At the wedding at Capernaum when she approached him about the lack of wine for the wedding, the Lord said to his mother, "O woman, what have you to do with me? My hour has not come yet". What does he mean? I believe she is asking him to do something she knows he can do, but that he is not yet really prepared to reveal to others. Here Mary is "woman" not "mother" because the child she bore is the Lord God the Savior. God has no mother.

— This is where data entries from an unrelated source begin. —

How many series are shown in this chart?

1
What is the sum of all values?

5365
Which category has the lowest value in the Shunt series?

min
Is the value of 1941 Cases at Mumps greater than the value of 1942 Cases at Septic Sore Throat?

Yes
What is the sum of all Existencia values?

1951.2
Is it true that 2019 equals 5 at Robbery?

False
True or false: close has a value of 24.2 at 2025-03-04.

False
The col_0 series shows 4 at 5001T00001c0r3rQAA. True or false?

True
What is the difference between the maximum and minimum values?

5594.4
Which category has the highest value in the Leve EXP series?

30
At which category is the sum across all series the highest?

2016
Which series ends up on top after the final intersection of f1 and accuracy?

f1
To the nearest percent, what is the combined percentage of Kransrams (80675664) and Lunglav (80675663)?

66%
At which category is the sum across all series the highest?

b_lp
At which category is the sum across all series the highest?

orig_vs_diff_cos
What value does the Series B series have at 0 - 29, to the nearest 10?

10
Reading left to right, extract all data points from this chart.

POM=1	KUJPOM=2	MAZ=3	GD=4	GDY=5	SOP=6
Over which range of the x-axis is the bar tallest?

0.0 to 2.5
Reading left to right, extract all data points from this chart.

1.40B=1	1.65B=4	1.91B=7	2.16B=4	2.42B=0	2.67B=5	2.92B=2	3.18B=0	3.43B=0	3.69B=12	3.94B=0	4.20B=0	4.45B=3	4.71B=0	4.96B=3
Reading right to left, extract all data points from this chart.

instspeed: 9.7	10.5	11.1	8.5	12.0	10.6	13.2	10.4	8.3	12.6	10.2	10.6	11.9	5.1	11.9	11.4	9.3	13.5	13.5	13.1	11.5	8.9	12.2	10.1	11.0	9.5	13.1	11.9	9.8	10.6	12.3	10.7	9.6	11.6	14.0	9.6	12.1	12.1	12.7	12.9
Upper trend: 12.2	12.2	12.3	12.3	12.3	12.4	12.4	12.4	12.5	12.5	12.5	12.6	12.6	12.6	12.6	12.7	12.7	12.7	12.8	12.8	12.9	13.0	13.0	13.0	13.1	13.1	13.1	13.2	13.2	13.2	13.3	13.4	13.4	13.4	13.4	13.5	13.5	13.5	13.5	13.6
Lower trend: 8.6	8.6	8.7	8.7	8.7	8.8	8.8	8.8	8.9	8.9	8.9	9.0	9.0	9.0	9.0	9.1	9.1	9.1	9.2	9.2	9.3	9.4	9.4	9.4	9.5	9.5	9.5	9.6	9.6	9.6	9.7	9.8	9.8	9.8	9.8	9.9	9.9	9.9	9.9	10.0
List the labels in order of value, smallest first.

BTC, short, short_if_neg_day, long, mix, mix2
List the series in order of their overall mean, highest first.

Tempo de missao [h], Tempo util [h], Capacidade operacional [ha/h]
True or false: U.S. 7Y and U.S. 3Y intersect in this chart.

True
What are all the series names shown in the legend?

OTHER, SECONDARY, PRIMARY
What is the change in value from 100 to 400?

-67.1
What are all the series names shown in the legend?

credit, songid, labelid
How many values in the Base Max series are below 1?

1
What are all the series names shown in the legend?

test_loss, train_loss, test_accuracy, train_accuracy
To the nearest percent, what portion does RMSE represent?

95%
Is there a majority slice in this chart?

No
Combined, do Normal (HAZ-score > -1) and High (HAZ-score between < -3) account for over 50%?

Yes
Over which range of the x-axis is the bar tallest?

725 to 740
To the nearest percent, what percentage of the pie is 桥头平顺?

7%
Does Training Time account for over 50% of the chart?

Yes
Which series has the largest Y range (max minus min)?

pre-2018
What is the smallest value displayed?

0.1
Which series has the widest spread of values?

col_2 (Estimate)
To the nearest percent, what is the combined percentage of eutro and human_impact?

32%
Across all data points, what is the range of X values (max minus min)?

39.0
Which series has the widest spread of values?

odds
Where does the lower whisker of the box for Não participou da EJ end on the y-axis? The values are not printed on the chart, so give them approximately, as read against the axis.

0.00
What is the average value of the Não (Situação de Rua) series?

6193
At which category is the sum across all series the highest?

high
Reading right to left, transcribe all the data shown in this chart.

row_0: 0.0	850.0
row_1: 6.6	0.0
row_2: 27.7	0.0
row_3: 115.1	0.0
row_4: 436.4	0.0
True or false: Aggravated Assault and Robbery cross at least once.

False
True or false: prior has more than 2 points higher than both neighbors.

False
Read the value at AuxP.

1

But if we think of this in terms of the inner meaning, it appears to be saying that in calling his mother "woman" Jesus is representing that the church he is bringing into the world has not yet been established. The fact that he follows this statement by saying, "My hour has not come yet," seems to support that interpretation. He then proceeds to turn water into wine. That means he turns earthly truth, symbolized by water, into spiritual truth symbolized by wine. The fact that this occurs at a wedding where the steward in charge of the wedding proclaims Jesus' wine to be far superior to that served before further supports this interpretation. Finally, the symbolism of the wedding itself gives credence to this understanding, since weddings symbolize the joining of Divine Love and Wisdom, or what is called the heavenly marriage.
When he was on the cross, his mother and the disciple whom he loved stood before him. Jesus said to them, "Woman, behold, your son!" And then he said to the disciple, "Behold, your mother!"
What Jesus is telling them is that the church he is founding is the "mother" of the religion he is bringing us. That church is based on charity. Charity is good works and the disciple Jesus loved symbolizes love expressed in good works.
In the inner meaning of the Word, the disciples each represent some aspect of faith, and the disciple referred to as the one Jesus loved is the disciple who represents the works of charity, or spiritually good works. This, of course, refers to the second great commandment, the one we are to live by, "Thou shalt love thy neighbor as thyself, " which lies at the heart of the doctrine of the Christian church.
So motherhood carries a meaning for us from a spiritual perspective far beyond that of the bearing and nursing of children.
What "child" is it that our mother the church produces and raises up? We are born in a purely natural state. We have a spirit in which the Lord plants life, but as we develop on the earth we are predominantly natural beings.
Our natural father and mother conceive us and nurture our natural self as it grows. We also receive remnants of spiritual truth implanted in us by the Lord. These come to us internally and in the teachings we hear from our parents, the church and in reading the Word.
When love of and concern for the Lord becomes our predominant love it is the church that becomes our mother. Spiritual conscience is developed within us from ideas that come to us from the Lord.
So we have two mothers. We have our earthly mother through whom we are brought into these physical bodies and by whom we are nurtured physically, and hopefully also spiritually, and we have our spiritual mother, the church within the regenerated person.
What we need to realize is that we can all act as spiritual mothers to each other and to those outside the church. Everyone who has the church within also has the mother within.
So on this mother's day, let's remember our earthly mothers and show them the love we have for them. But let us also remember the Lord and his church, the mother we can experience within bringing us to the Lord and to eternal life.
Let us pray. Lord, make us mindful of your work within us and lead us all into your heavenly kingdom. Amen.